Master's programs offer courses in subjects like neuroethology, social insects and primate ecology so that students can deepen their understanding of topics like the behavior of hibernating bats. Programs offer such courses as:
- Animal conservation
- Environmental science
- Statistical analysis
The U.S. Bureau of Labor Statistics (BLS) reported in May 2015 that various industries in United States employed a total of 174,060 non-farm animal caretakers (www.bls.gov). In the same year, animal trainers held 11,720 jobs, and animal control workers held 13,180 jobs. Graduates of bachelor's degree programs may be qualified to hold the following positions:
- Animal control officer
- Field assistant
- Military animal care specialist
- Science education coordinator
- Veterinary technician
Students who complete graduate programs often balance the seemingly unpredictable nature of working with animals with interacting with the public. They are qualified for jobs in museums, zoos, private facilities, the government and universities. They are also typically prepared for continued study.

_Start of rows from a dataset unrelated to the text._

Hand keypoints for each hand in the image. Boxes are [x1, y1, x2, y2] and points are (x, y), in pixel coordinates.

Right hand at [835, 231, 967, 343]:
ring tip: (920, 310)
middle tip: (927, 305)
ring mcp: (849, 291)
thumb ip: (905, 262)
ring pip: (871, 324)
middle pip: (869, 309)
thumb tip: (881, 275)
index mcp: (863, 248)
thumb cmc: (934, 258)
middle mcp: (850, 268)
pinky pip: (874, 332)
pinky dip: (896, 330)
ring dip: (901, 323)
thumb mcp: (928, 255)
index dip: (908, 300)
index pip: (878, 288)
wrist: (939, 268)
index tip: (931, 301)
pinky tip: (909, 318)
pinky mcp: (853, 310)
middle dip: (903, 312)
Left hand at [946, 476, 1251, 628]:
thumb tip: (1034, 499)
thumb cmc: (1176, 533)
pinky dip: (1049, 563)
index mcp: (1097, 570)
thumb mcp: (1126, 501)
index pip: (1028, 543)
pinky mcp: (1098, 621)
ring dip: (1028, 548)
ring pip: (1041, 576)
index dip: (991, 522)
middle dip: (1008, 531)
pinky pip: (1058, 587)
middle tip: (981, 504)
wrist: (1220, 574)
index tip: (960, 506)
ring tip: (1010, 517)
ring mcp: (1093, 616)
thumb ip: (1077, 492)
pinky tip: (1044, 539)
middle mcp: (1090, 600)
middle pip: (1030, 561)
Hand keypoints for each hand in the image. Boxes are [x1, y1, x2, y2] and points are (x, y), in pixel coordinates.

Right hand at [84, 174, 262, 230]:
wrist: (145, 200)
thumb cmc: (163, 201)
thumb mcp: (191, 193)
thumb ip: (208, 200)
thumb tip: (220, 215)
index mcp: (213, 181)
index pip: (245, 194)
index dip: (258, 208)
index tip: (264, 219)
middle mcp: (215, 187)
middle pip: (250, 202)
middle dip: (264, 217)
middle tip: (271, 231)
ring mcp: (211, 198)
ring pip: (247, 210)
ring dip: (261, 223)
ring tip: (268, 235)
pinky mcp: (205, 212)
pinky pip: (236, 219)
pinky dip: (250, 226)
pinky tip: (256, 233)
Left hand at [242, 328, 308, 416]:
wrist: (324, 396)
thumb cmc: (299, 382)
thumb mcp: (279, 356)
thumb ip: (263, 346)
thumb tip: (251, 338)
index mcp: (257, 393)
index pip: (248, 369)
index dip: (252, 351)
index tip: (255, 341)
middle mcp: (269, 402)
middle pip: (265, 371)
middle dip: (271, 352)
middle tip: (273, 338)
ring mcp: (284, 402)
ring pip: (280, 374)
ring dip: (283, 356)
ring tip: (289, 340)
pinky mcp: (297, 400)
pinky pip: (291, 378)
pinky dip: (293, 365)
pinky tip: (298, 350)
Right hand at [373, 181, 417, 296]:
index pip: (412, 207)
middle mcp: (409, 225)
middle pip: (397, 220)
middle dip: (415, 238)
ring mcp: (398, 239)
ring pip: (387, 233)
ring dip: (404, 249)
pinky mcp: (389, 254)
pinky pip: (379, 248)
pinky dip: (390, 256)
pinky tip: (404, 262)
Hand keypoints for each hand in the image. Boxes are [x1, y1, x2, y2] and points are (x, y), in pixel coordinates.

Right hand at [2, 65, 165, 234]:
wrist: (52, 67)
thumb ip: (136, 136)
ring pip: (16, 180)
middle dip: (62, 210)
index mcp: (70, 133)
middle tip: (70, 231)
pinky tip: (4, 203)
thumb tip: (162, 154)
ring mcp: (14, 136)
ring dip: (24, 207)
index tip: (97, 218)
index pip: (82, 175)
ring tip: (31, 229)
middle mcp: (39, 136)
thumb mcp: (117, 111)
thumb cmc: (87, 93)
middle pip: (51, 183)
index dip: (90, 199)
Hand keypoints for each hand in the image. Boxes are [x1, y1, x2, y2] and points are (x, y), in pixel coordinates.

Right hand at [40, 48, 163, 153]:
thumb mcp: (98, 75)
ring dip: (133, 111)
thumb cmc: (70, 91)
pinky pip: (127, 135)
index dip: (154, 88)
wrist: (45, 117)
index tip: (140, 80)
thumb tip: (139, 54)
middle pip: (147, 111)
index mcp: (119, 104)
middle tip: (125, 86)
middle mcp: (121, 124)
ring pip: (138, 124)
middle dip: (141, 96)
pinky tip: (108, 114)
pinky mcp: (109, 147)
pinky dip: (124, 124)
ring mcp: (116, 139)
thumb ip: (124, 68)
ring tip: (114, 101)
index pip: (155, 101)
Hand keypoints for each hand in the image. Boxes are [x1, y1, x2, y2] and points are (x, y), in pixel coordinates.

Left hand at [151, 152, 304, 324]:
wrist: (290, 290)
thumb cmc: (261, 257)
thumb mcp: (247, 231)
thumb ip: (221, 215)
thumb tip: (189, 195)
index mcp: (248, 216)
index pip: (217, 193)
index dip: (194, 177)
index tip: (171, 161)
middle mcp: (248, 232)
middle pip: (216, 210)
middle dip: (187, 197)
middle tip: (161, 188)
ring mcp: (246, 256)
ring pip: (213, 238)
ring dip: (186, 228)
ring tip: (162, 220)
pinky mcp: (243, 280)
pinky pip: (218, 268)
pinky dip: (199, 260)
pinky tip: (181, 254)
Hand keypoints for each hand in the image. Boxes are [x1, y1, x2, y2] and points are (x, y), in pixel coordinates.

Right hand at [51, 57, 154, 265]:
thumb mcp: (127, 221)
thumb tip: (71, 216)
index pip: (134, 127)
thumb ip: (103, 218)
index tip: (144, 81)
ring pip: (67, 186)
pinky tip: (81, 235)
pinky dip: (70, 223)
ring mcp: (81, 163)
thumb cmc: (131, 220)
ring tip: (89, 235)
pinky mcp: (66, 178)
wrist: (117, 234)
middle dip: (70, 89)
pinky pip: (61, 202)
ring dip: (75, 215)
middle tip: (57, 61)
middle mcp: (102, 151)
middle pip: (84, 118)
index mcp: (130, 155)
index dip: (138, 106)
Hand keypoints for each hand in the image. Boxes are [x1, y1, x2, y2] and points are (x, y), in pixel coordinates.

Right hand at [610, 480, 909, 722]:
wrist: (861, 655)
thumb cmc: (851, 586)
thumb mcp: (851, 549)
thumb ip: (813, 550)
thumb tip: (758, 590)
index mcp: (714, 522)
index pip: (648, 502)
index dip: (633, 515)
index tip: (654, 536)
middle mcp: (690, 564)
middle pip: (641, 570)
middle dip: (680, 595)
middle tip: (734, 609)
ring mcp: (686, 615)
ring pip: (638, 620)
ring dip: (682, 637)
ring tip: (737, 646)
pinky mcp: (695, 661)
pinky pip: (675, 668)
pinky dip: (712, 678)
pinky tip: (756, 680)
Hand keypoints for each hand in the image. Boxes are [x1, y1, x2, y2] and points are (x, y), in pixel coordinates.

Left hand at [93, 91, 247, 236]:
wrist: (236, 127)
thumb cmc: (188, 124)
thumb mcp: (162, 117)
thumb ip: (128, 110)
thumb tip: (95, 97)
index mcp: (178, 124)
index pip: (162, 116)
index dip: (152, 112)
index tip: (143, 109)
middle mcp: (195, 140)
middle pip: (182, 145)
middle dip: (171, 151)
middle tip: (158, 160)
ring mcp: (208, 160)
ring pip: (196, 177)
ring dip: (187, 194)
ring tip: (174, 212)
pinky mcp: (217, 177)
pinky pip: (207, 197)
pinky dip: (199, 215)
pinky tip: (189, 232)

- Animal behavior educator
- Assistant zoo director
Employment Outlook and Salary Information
BLS forecasts put job growth in the field of non-farm animal caretakers at 11% between 2014 and 2024. For the same time frame, animal trainers were also projected to see an 11% growth in employment. Animal control workers took home a median annual wage of $33,450, according to the May 2015 BLS reports. Non-farm animal caretakers collected an annual median wage of $21,010 in the same year.
Animal lovers who want to learn about ethology can enroll in a bachelor's degree program in animal behavior to get an introduction to the field as well as a general education. More advanced studies in animal behavior are offered through graduate certificate and master's degree programs.